** EXCERPTED TEXT **
----
Fan profile: Ross Almers

Fan profile: Ross Almers
Andrew Dykstra and Ross Almers

Andrew Dykstra and Ross Almers

If you’ve been a Battery fan for any length of time, you’ve probably noticed Ross Almers around Blackbaud Stadium — particularly this year, since he’s begun taking his photo coverage of the team onto the sidelines. Ross is the lean photographer you’ll see prowling the edges of the pitch, a step forward from his previous years of shooting the Battery from behind the goal on the north end of the stadium.

Battery fans show their devotion in different ways, but Ross is an artistic soul who took up drawing members of the team a few years ago. That’s the kind of passion that catches my eye. So I asked him to answer a few questions.

Ross Almers, 43, from Charleston..

When did you become a Battery fan? How long have you been a season ticket holder?

I’ve been a fan of the Battery since the very beginning. Played in local leagues with a few of the early Battery players and followed the team ever since. Have only been lucky enough to be a season ticket holder the last few seasons.

Stephen Armstrong by Ross Almers

Stephen Armstrong by Ross Almers

When did you start photographing the Battery on a regular basis?

I started taking photos of the team about three maybe four seasons ago, but just got my media pass this season. I started drawing the players about two years ago.

Describe your process. Do you begin with a photo? What do you do next? What media do you use?

First I decide on the best reference photos to use, pick a couple and import them into Corel or some other photo editor. Then I work with it on the computer until it’s mostly vague line art. Next I’ll do a sketch from the edited line art, and add the outlining, shading and details with colored pencil.

I use a broad range of colored pencils, but mostly Prismacolors and Derwent.

Who were some of the first players that you did artwork for/about?

The first players I did drawings of were Stephen Armstrong, John Wilson and Colin Falvey.

When did this move from being a private hobby to something that you did for other people? How did that happen? 

Many people, my mom first and foremost, have supported my work and tried to encourage me to get it out there for people to see and enjoy. I’m not a very confident person to begin with, so it’s been really hard to take that step. I finally got my print and photo merchandise website set up this past November for online sales, so we’ll see how it goes.
----
** EXCERPTED DATA **
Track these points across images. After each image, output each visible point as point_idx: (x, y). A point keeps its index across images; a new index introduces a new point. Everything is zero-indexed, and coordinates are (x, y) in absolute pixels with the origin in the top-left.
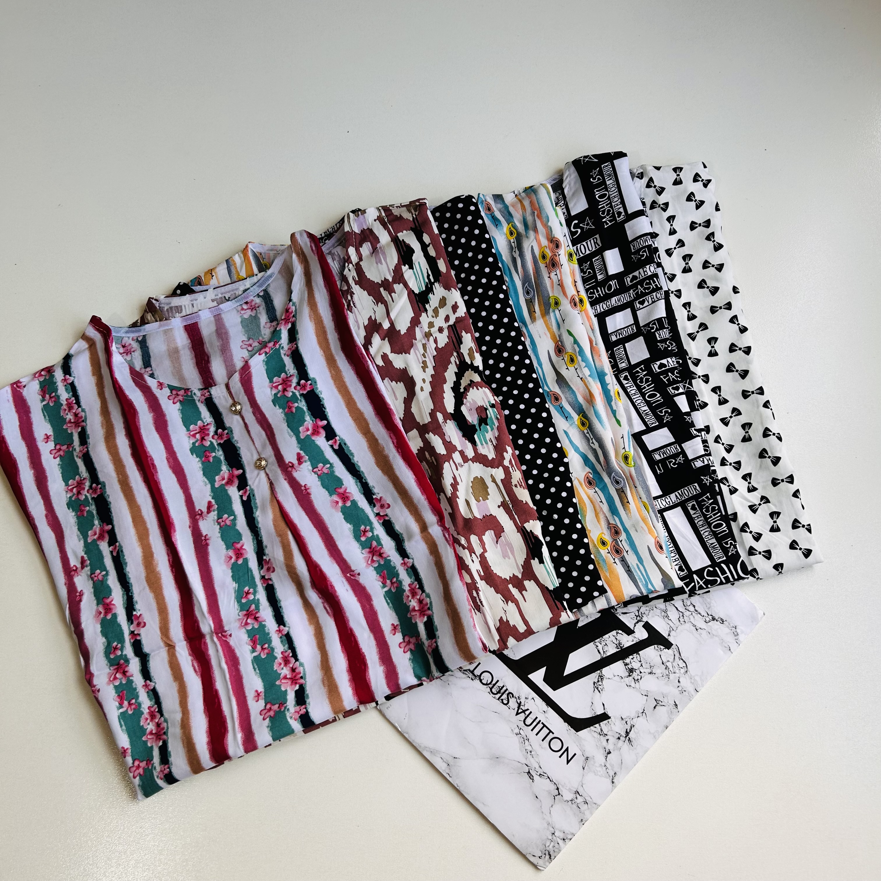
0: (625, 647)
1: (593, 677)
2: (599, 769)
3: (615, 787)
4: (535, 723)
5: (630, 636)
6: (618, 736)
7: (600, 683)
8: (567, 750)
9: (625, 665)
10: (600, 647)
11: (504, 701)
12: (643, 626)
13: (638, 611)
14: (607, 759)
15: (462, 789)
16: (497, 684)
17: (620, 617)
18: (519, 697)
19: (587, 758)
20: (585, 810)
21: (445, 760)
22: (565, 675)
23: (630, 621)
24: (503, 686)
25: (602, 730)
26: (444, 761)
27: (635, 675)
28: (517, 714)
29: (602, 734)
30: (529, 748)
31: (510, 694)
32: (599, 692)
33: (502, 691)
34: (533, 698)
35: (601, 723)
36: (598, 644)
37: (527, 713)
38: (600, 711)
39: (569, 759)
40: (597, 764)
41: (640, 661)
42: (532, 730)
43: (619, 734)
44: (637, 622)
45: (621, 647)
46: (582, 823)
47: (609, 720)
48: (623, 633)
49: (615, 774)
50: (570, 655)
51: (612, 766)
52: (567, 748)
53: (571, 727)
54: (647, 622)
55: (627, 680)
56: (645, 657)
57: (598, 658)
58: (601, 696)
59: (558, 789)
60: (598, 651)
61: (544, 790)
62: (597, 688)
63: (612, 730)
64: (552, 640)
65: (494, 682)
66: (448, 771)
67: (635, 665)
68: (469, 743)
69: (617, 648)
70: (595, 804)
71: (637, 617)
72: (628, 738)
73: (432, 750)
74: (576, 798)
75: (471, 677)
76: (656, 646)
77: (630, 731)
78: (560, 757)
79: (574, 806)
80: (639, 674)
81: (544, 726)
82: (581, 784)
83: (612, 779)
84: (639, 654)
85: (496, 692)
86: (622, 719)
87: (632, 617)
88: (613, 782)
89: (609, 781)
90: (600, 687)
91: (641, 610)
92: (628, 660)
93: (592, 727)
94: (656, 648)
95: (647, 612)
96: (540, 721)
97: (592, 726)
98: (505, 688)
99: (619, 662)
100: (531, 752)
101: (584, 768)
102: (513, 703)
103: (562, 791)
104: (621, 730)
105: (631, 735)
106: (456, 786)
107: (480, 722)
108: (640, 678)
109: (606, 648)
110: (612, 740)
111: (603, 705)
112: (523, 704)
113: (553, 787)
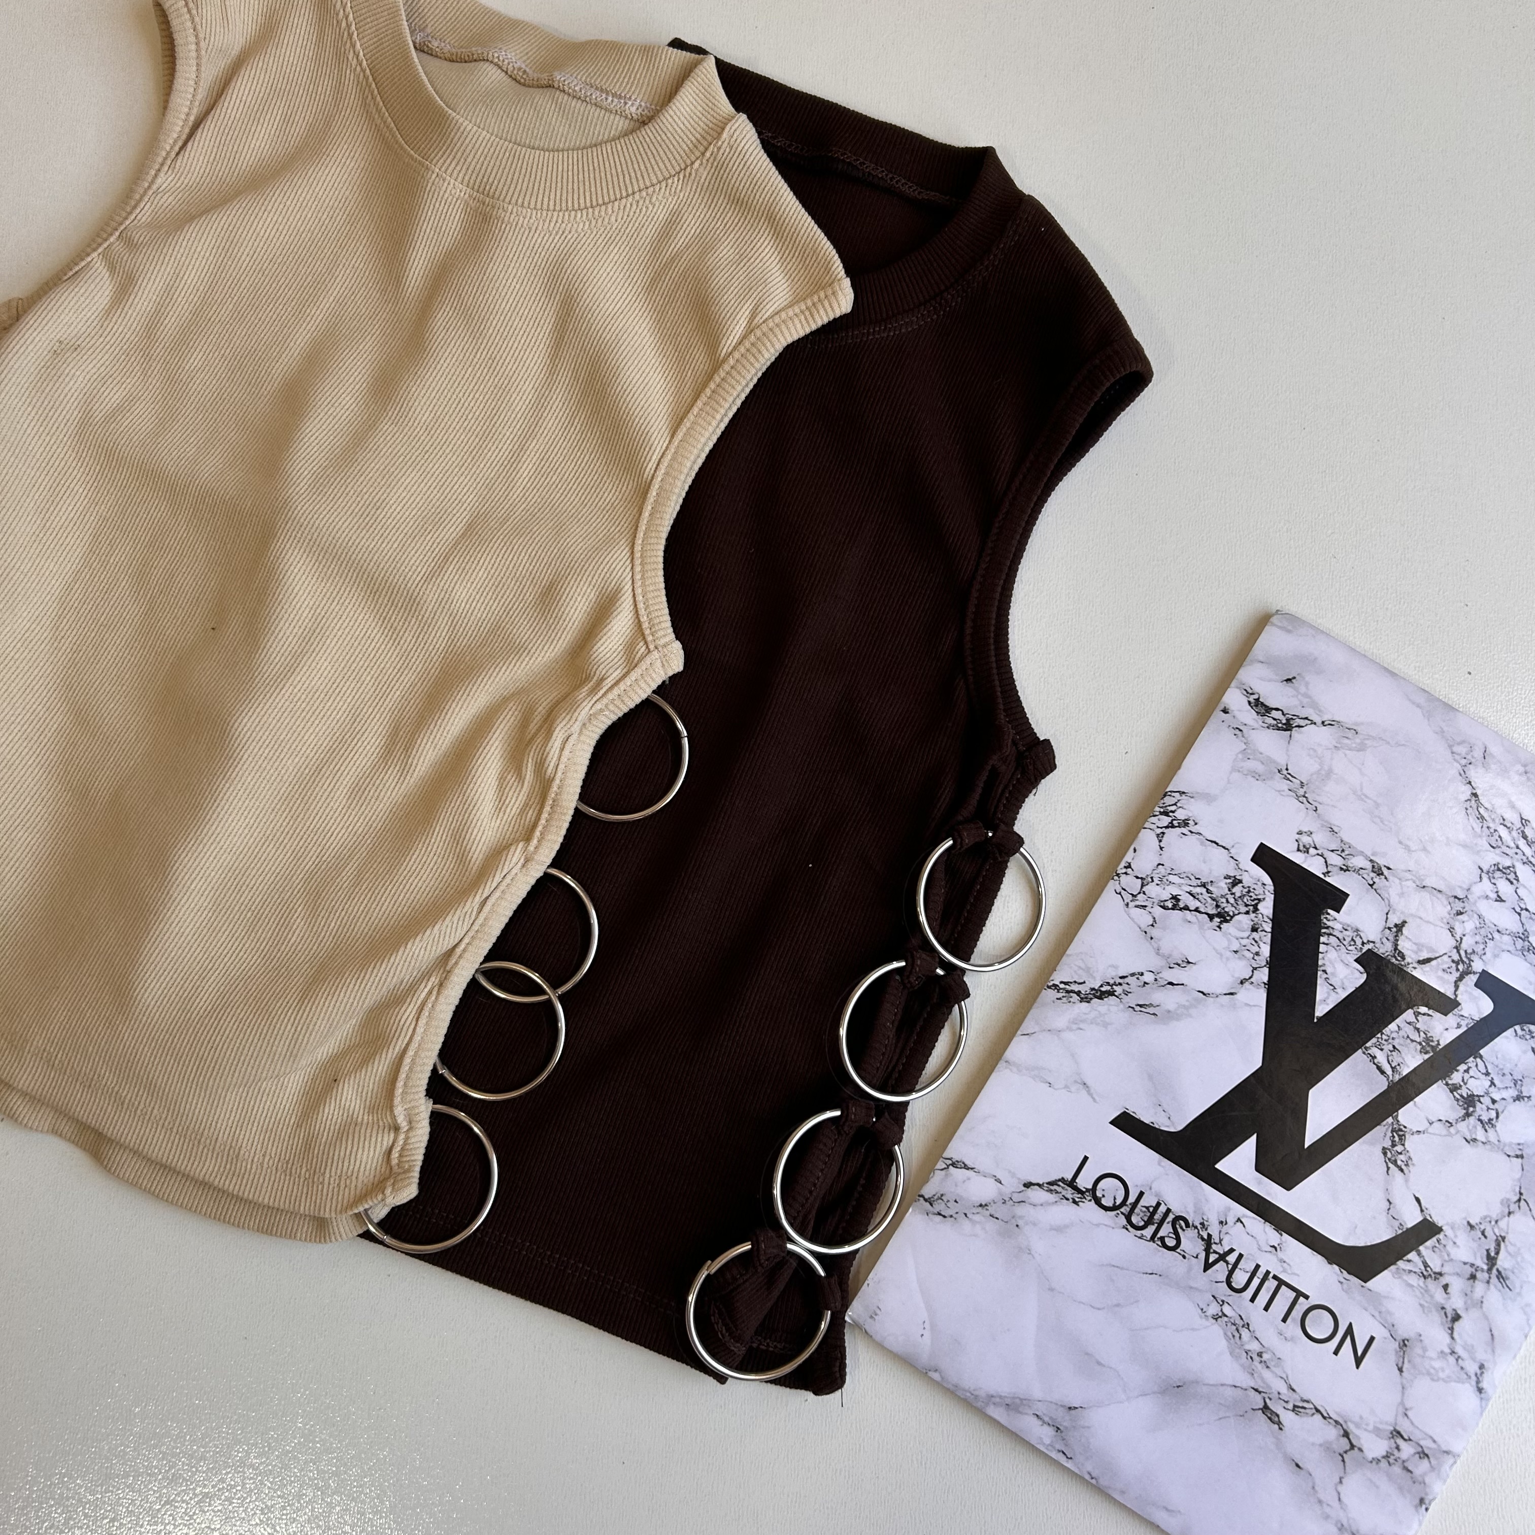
0: (1443, 1043)
1: (1379, 1135)
2: (1437, 1364)
3: (1488, 1400)
4: (1256, 1282)
5: (1451, 1014)
6: (1469, 1270)
7: (1399, 1148)
8: (1350, 1331)
9: (1452, 1092)
10: (1381, 1058)
11: (1166, 1239)
12: (1476, 985)
13: (1457, 948)
14: (1456, 1335)
15: (1103, 1482)
16: (1143, 1202)
17: (1417, 974)
18: (1202, 1224)
19: (1404, 1344)
20: (1425, 1474)
21: (1046, 1419)
22: (1306, 1146)
23: (1441, 978)
24: (1158, 1204)
25: (1426, 1265)
26: (1044, 1422)
27: (1480, 1109)
28: (1207, 1266)
29: (1429, 1274)
30: (1254, 1346)
31: (1180, 1222)
32: (1402, 1170)
33: (1157, 1217)
34: (1239, 1220)
35: (1421, 1248)
36: (1375, 1051)
37: (1232, 1258)
38: (1412, 1218)
39: (1360, 1353)
40: (1431, 1353)
41: (1487, 1074)
42: (1253, 1300)
43: (1472, 1265)
44: (1461, 978)
45: (1432, 1047)
46: (1424, 1507)
47: (1441, 1236)
48: (1431, 1012)
49: (1482, 1367)
50: (1312, 1093)
51: (1470, 1349)
52: (1351, 1324)
53: (1349, 1273)
54: (1484, 973)
55: (1462, 1126)
56: (1496, 1063)
57: (1381, 1085)
58: (1407, 1181)
59: (1346, 1434)
60: (1379, 1068)
61: (1313, 1444)
62: (1395, 1163)
63: (1451, 1260)
64: (1259, 1064)
65: (1132, 1199)
66: (1058, 1447)
67: (1477, 1086)
68: (1099, 1363)
69: (1423, 1051)
70: (1447, 1453)
71: (1457, 963)
72: (1494, 1271)
73: (1008, 1401)
74: (1398, 1448)
75: (1069, 1196)
76: (1517, 1027)
77: (1497, 1253)
78: (1336, 1352)
79: (1397, 1469)
80: (1491, 1106)
81: (1281, 1283)
82: (1401, 1410)
83: (1478, 1382)
84: (1481, 1057)
85: (1143, 1223)
86: (1472, 1227)
87: (1445, 966)
88: (1480, 1390)
89: (1468, 1390)
90: (1402, 1157)
91: (1464, 946)
92: (1456, 1078)
93: (1400, 1263)
94: (1520, 1032)
95: (1479, 949)
96: (1268, 1273)
97: (1400, 1258)
98: (1162, 1209)
99: (1435, 1086)
100: (1260, 1355)
101: (1400, 1370)
102: (1190, 1242)
103: (1358, 1438)
104: (1475, 1254)
105: (1503, 1262)
106: (1087, 1477)
107: (1118, 1305)
108: (1493, 1114)
109: (1396, 1058)
110: (1457, 1284)
111: (1418, 1200)
112: (1216, 1238)
113: (1332, 1433)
----
** REQUIRED ACTIONS **
a – Answer these questions using the fan profile of Ross Almers:
(i) How old is Ross Almers?
(ii) Which two brands make most of the colored pencils he uses?
(iii) When did he set up his print and photo merchandise website?
b – Write the next part of the fan profile of Ross Almers, picking up right after its last sentence.

** TASK ANSWERS **
a –
(i) 43
(ii) Prismacolor and Derwent
(iii) This past November

b –
Mark Wiltse by Ross Almers

Mark Wiltse by Ross Almers

What do you look for in a subject? What are you trying to convey that a photograph cannot?

As to picking a subject, I love all of our Battery guys (current and former) but I often feel that I can’t truly od them justice in my drawings. I don’t feel that portraits and facial drawings are my strong suit, so I tend to draw the guys from the back when possible. That also helps to show their names and numbers on the jerseys.

What is your training in visual art? When you’re not making images about the Battery, what do you do?

I am self-taught for the most part.

I’m constantly out among the wildlife, taking photos of nature, historic buildings, and other local attractions and events.

How did your art wind up in the Battery pro shop?

I showed a few examples of my drawings to (front office employees) Suzanne Budzina Miller and Whitney Woods last season, and they got approval for my stuff to be featured in the pro shops.

John Wilson by Ross Almers

John Wilson by Ross Almers

What’s available for sale now? How are the pieces priced?

In the pro shops I have everything from small die-cut prints in protective sleeves for $5 and framed for $8. Lustre or Metallic Finish Prints 4×6 to 8.5×11 from $5 to $20 unframed or $8 to $30 framed. Board mounted and stretched canvas prints from $70 to $110. Float mounted metal prints for $60. Many other options, sizes and merchandise are available through the website.

Of the art that you have available for sale now, what pieces are your favorites? Why?

My John Wilson drawing is probably my favorite, followed by my “Rainbow Champ Feet,” which is a close-up of Mike Azira’s feet with a rainbow effect during the 2012 season. I love the John Wilson drawing because I feel that I really captured his intensity in the piece, in addition to being one of my better attempts at drawing a player head-on. The Mike Azira piece, well, I love the rainbow technique in this pic, and what can I say? Mike is just amazing. He’s gonna be among my favorites in everything.

TOP IMAGE: Battery great Osvaldo Alonso of the Seattle Sounders greets Ross Almers at the 2014 media day before the Carolina Challenge Cup. 


  1. Thank you, Dan, for letting everyone know about my son and his wonderful talent. He has been drawing since he was about 8 years old. Back then it was mostly drawings of cars. It got him in trouble in school quite often because he would be drawing instead of doing his work. He’s done many wonderful drawings that I have wanted him to share for some time now, but he won’t because he said they were gifts to me, Edie, and Alex and were meant to be one of a kind pieces. They are hanging all over my home and are wonderful. I’m glad that people are getting a glimpse of that talent. If only they could see some of his other drawings of dogs, birds, abstracts, etc. At some point they will see some of that kind of drawing on the website because he is working on some pieces currently. Right now, though, his focus has been on drawings of the players and that, and the photos, continue to be his first priority at this point. Thanks again.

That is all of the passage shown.